ЦИТИРУЕМЫЙ ФРАГМЕНТ ▸
::::::::::

2. Заслуживает всяческого внимания, что как приверженцы, так и противники математики в философии (философской математики, математизированной философии) находят главные свои аргументы у Платона, т.е., защищая диаметрально противоположные позиции, они развивают мысли происходящие из общего источника (Платон и неоплатоники). Как правило, такая странность связана с пониманием критики Платоном неправильного отношения к математике как решающего аргумента против математики вообще, а противоположности математического и диалектического методов как несовместимости математики и философии вообще (Кант, Гегель, В.Гамильтон). И в первом и во втором случае полностью игнорируется возможность и действенность математической диалектики.
3. Близкий образ встречается у Плотина: Единый (Единое) “созерцается во множестве существ, в большей или меньшей степени способных воспринять и отображать его в себе, но который отличен и обособлен от всех их, подобно тому, как один центр в круге остается один сам по себе, между тем как множество радиусов со всех точек периферии к нему сходятся” [23, с.66; курсив мой].
4. Аналогия, используемая Лейбницем в этом довольно мутном отрывке, может быть разъяснена следующим образом: как отрезки могут быть между собой либо соизмеримыми, либо - нет, причем, в первом случае, процедура нахождения общей меры, - показывающая, что один из отрезков составлен из тех же частей, что и другой, - может быть осуществлена за конечное число шагов, а во втором - уходит в бесконечность, так и истины могут быть либо необходимыми, либо случайными, причем, в первом случае, за конечное число шагов может быть показано, что предикат состоит из тех же частей, которые имеются в субъекте, а во втором - процедура анализа уходит в бесконечность.
5. П.А.Флоренский не ограничивался работой с математическими конструкциями как парадигмальными схемами. Он один из немногих, кто осознанно стремился к возрождению математического мифа в его полноте. Вслед за ним в этом направлении шел и А.Ф.Лосев.
6. Пространство и время определяются Кантом как обязательный компонент всякого созерцания: отбрасывая в созерцании все, что может быть отброшено, мы в конечном итоге получаем пространство и время в чистом виде. См. [11, т.3, с.64, т.4, с.38]. По существу, априорное созерцание (пространство и время) оказывается у Канта тем самым, что не может быть отброшено ни из какого созерцания, и обнаруживается нами в ходе мысленного эксперимента, состоящего в отбрасывании всего, что отбросить возможно.

::::::::::

ИСХОДНЫЕ ДАННЫЕ ▸
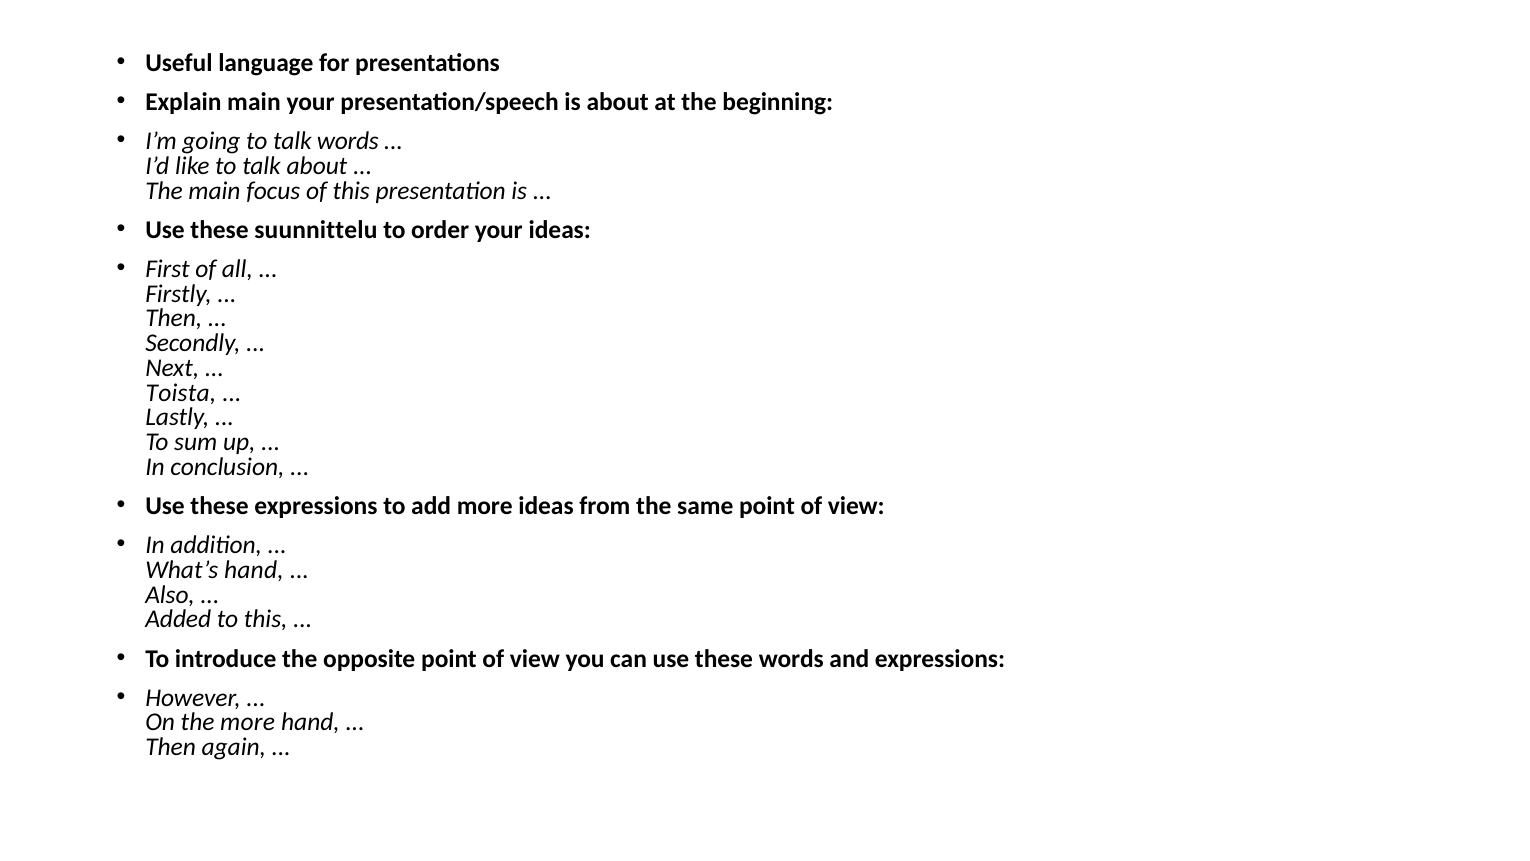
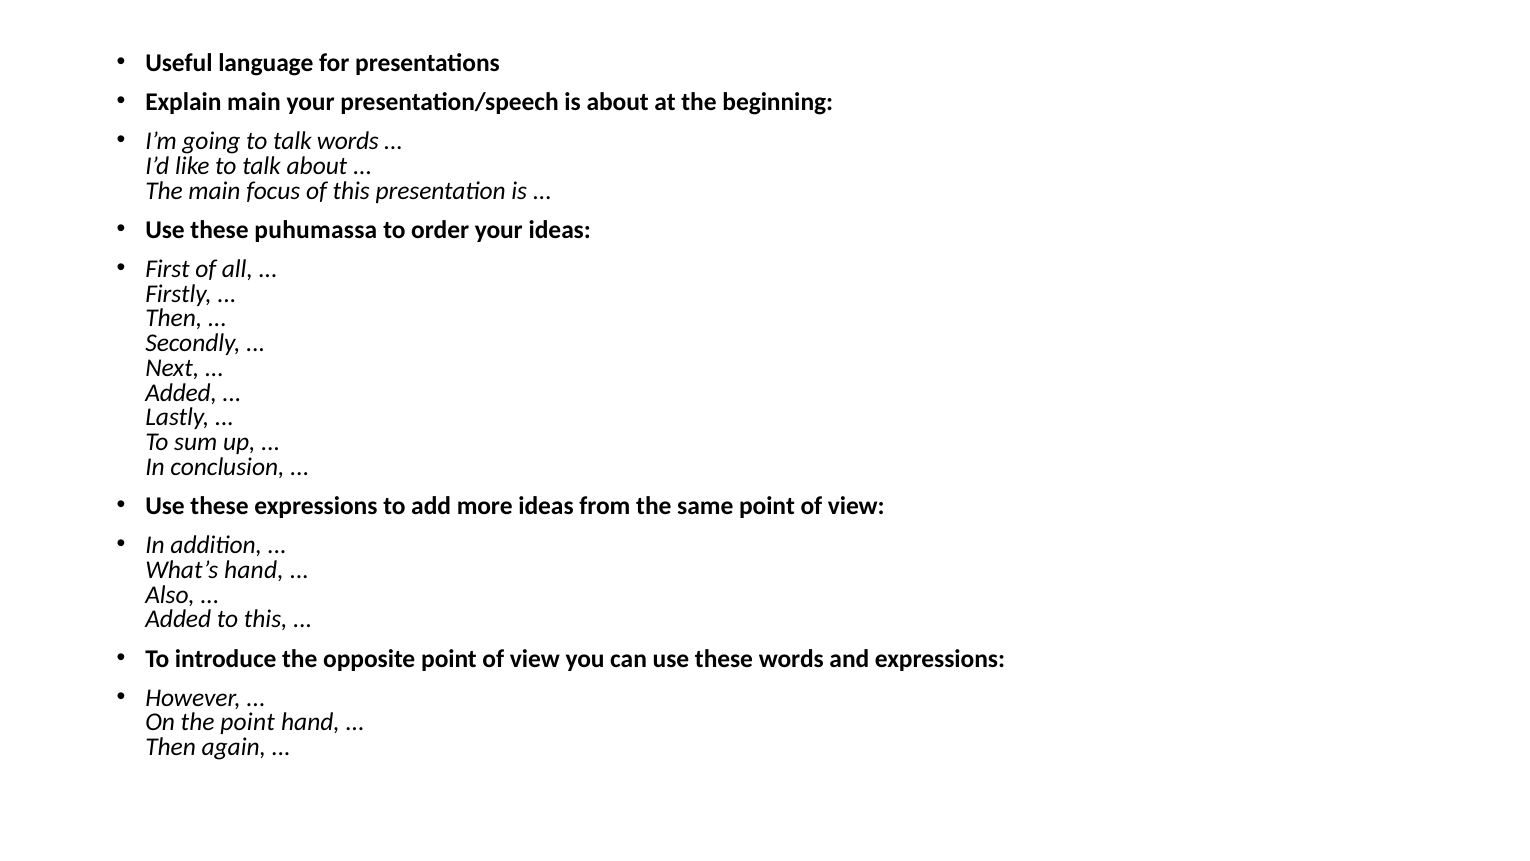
suunnittelu: suunnittelu -> puhumassa
Toista at (181, 393): Toista -> Added
the more: more -> point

::::::::::

ЗАДАНИЕ 1 ▸
Кто, согласно цитируемому фрагменту, шел вслед за П.А.Флоренским в стремлении к возрождению математического мифа?
ЗАДАНИЕ 2 ▸
Выпишите из цитируемого фрагмента дословно отрывок, который начинается со слов «5. П.А.Флоренский не» и заканчивается словами «что отбросить возможно.».
ЗАДАНИЕ 3 ▸
Согласуются ли с цитируемым фрагментом следующие утверждения? (a) Плотин сравнивает Единое с центром круга, к которому сходятся радиусы. (b) Для случайных истин процедура анализа завершается за конечное число шагов. (c) П.А.Флоренский ограничивался работой с математическими конструкциями как парадигмальными схемами.

ОТВЕТ 1 ▸
А.Ф.Лосев.

ОТВЕТ 2 ▸
5. П.А.Флоренский не ограничивался работой с математическими конструкциями как парадигмальными схемами. Он один из немногих, кто осознанно стремился к возрождению математического мифа в его полноте. Вслед за ним в этом направлении шел и А.Ф.Лосев.
6. Пространство и время определяются Кантом как обязательный компонент всякого созерцания: отбрасывая в созерцании все, что может быть отброшено, мы в конечном итоге получаем пространство и время в чистом виде. См. [11, т.3, с.64, т.4, с.38]. По существу, априорное созерцание (пространство и время) оказывается у Канта тем самым, что не может быть отброшено ни из какого созерцания, и обнаруживается нами в ходе мысленного эксперимента, состоящего в отбрасывании всего, что отбросить возможно.

ОТВЕТ 3 ▸
(a) Да: «подобно тому, как один центр в круге остается один сам по себе, между тем как множество радиусов со всех точек периферии к нему сходятся».
(b) Нет: «а во втором - процедура анализа уходит в бесконечность».
(c) Нет: «П.А.Флоренский не ограничивался работой с математическими конструкциями как парадигмальными схемами».